(Records for the task Opens)

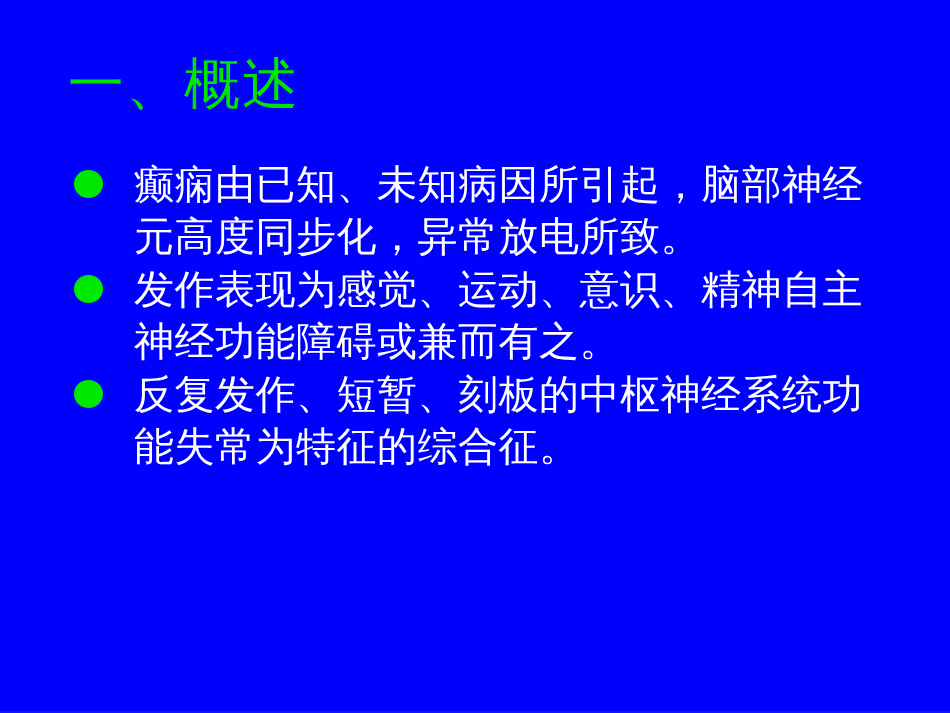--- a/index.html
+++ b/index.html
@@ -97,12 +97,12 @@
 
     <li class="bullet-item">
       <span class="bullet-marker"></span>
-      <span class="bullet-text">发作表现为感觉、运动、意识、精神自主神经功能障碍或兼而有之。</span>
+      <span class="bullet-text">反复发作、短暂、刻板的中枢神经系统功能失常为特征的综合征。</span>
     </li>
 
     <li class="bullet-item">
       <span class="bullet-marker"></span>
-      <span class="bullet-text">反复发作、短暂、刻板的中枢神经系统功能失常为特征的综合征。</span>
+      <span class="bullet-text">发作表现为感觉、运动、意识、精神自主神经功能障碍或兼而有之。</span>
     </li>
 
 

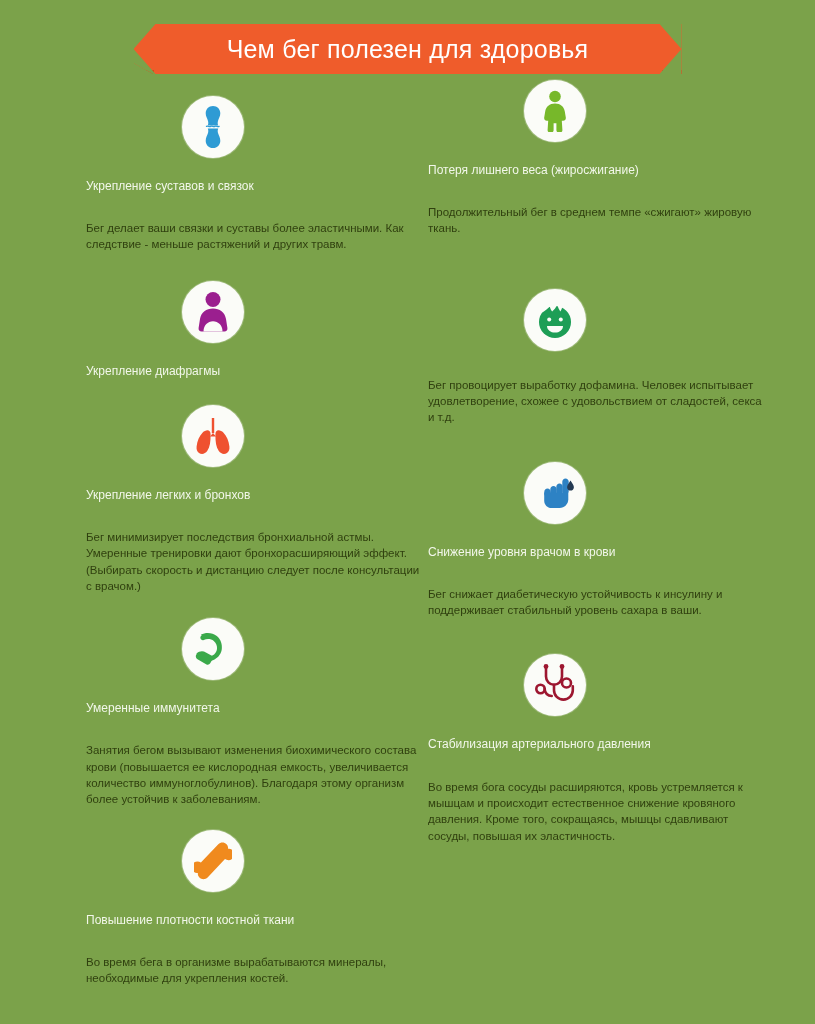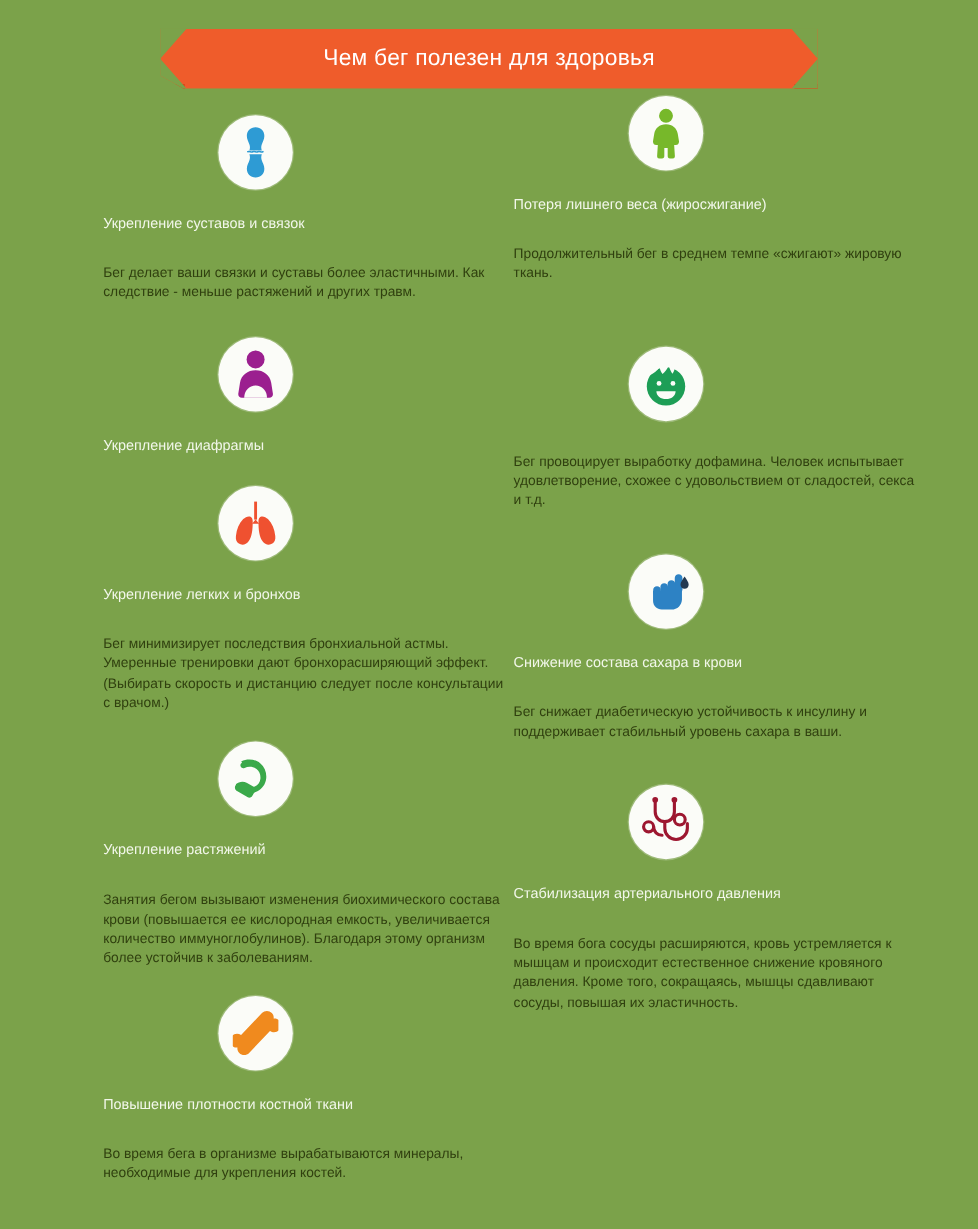--- a/index.html
+++ b/index.html
@@ -30,7 +30,7 @@
     height: 50px;
     background: #ef5c2b;
     color: #ffffff;
-    font-size: 19px;
+    font-size: 25px;
     font-weight: 400;
     display: flex;
     align-items: center;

(Records for the task Closes)

Exercise description
From the first line to the last, print the records exactly; leave out the pictures.

Answer section
--- a/index.html
+++ b/index.html
@@ -97,12 +97,12 @@
 
     <li class="bullet-item">
       <span class="bullet-marker"></span>
-      <span class="bullet-text">发作表现为感觉、运动、意识、精神自主神经功能障碍或兼而有之。</span>
+      <span class="bullet-text">反复发作、短暂、刻板的中枢神经系统功能失常为特征的综合征。</span>
     </li>
 
     <li class="bullet-item">
       <span class="bullet-marker"></span>
-      <span class="bullet-text">反复发作、短暂、刻板的中枢神经系统功能失常为特征的综合征。</span>
+      <span class="bullet-text">发作表现为感觉、运动、意识、精神自主神经功能障碍或兼而有之。</span>
     </li>
 
 

--- a/index.html
+++ b/index.html
@@ -30,7 +30,7 @@
     height: 50px;
     background: #ef5c2b;
     color: #ffffff;
-    font-size: 19px;
+    font-size: 25px;
     font-weight: 400;
     display: flex;
     align-items: center;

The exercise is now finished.